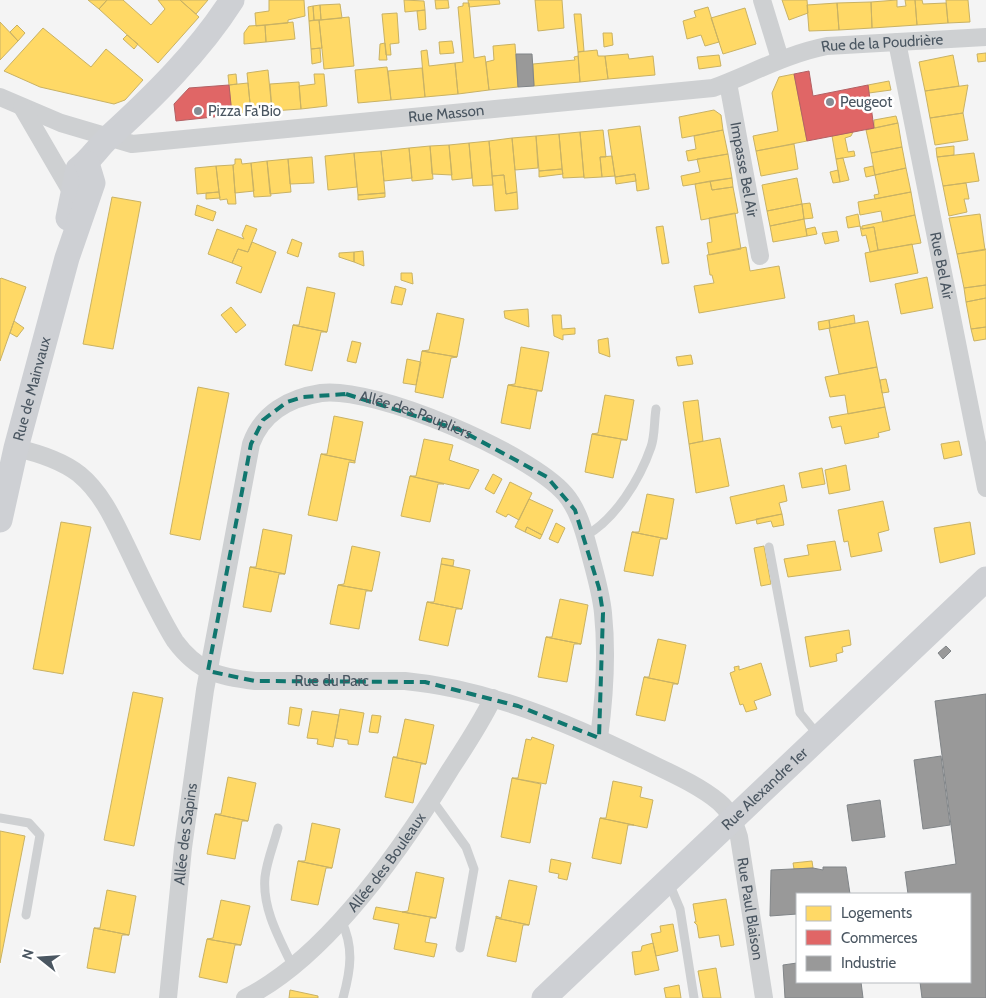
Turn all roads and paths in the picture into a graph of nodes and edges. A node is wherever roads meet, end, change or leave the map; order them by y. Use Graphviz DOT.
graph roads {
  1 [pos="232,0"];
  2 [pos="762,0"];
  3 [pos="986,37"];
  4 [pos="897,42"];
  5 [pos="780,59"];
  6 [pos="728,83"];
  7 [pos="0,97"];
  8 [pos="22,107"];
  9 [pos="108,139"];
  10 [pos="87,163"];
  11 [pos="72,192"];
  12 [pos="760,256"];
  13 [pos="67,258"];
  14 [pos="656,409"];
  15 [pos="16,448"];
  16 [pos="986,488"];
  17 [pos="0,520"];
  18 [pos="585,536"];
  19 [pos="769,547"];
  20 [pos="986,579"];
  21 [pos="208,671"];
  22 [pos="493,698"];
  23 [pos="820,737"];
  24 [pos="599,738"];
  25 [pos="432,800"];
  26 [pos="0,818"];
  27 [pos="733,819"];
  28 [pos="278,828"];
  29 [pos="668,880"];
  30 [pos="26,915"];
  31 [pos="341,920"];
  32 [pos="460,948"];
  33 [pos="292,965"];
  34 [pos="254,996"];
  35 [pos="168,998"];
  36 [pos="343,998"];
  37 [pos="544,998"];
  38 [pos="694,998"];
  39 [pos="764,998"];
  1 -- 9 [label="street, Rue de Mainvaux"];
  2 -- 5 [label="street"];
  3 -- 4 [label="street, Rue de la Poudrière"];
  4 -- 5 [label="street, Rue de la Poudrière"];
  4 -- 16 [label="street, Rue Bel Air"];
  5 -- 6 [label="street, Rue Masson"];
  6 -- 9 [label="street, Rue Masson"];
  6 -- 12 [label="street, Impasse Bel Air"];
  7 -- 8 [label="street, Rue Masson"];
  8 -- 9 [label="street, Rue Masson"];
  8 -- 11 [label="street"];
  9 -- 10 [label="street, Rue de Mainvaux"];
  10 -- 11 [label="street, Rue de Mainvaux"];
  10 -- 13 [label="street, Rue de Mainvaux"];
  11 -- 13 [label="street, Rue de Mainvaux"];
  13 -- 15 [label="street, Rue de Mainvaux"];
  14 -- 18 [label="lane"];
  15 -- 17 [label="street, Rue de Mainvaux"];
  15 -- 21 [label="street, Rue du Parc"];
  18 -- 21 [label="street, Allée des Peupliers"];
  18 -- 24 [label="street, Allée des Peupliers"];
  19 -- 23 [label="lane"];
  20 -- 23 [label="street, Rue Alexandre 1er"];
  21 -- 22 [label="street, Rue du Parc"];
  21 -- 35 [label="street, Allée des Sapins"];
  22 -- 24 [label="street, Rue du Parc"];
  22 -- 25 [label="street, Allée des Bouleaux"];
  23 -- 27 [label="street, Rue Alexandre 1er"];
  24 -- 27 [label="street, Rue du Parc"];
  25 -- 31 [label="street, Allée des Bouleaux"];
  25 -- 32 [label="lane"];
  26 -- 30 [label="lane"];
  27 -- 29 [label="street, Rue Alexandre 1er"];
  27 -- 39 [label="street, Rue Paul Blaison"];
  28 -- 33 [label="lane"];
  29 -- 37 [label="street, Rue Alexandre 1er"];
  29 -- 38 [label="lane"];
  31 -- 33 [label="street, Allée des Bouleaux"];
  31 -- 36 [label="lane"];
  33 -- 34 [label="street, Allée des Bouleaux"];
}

━━━━━━

Set down all records verbatim, omitting images.

Turn all roads and paths in the picture into a graph of nodes and edges. A node is wherever roads meet, end, change or leave the map; order them by y. Use Graphviz DOT.
graph roads {
  1 [pos="232,0"];
  2 [pos="762,0"];
  3 [pos="986,37"];
  4 [pos="897,42"];
  5 [pos="780,59"];
  6 [pos="728,83"];
  7 [pos="0,97"];
  8 [pos="22,107"];
  9 [pos="108,139"];
  10 [pos="87,163"];
  11 [pos="72,192"];
  12 [pos="760,256"];
  13 [pos="67,258"];
  14 [pos="656,409"];
  15 [pos="16,448"];
  16 [pos="986,488"];
  17 [pos="0,520"];
  18 [pos="585,536"];
  19 [pos="769,547"];
  20 [pos="986,579"];
  21 [pos="208,671"];
  22 [pos="493,698"];
  23 [pos="820,737"];
  24 [pos="599,738"];
  25 [pos="432,800"];
  26 [pos="0,818"];
  27 [pos="733,819"];
  28 [pos="278,828"];
  29 [pos="668,880"];
  30 [pos="26,915"];
  31 [pos="341,920"];
  32 [pos="460,948"];
  33 [pos="292,965"];
  34 [pos="254,996"];
  35 [pos="168,998"];
  36 [pos="343,998"];
  37 [pos="544,998"];
  38 [pos="694,998"];
  39 [pos="764,998"];
  1 -- 9 [label="street, Rue de Mainvaux"];
  2 -- 5 [label="street"];
  3 -- 4 [label="street, Rue de la Poudrière"];
  4 -- 5 [label="street, Rue de la Poudrière"];
  4 -- 16 [label="street, Rue Bel Air"];
  5 -- 6 [label="street, Rue Masson"];
  6 -- 9 [label="street, Rue Masson"];
  6 -- 12 [label="street, Impasse Bel Air"];
  7 -- 8 [label="street, Rue Masson"];
  8 -- 9 [label="street, Rue Masson"];
  8 -- 11 [label="street"];
  9 -- 10 [label="street, Rue de Mainvaux"];
  10 -- 11 [label="street, Rue de Mainvaux"];
  10 -- 13 [label="street, Rue de Mainvaux"];
  11 -- 13 [label="street, Rue de Mainvaux"];
  13 -- 15 [label="street, Rue de Mainvaux"];
  14 -- 18 [label="lane"];
  15 -- 17 [label="street, Rue de Mainvaux"];
  15 -- 21 [label="street, Rue du Parc"];
  18 -- 21 [label="street, Allée des Peupliers"];
  18 -- 24 [label="street, Allée des Peupliers"];
  19 -- 23 [label="lane"];
  20 -- 23 [label="street, Rue Alexandre 1er"];
  21 -- 22 [label="street, Rue du Parc"];
  21 -- 35 [label="street, Allée des Sapins"];
  22 -- 24 [label="street, Rue du Parc"];
  22 -- 25 [label="street, Allée des Bouleaux"];
  23 -- 27 [label="street, Rue Alexandre 1er"];
  24 -- 27 [label="street, Rue du Parc"];
  25 -- 31 [label="street, Allée des Bouleaux"];
  25 -- 32 [label="lane"];
  26 -- 30 [label="lane"];
  27 -- 29 [label="street, Rue Alexandre 1er"];
  27 -- 39 [label="street, Rue Paul Blaison"];
  28 -- 33 [label="lane"];
  29 -- 37 [label="street, Rue Alexandre 1er"];
  29 -- 38 [label="lane"];
  31 -- 33 [label="street, Allée des Bouleaux"];
  31 -- 36 [label="lane"];
  33 -- 34 [label="street, Allée des Bouleaux"];
}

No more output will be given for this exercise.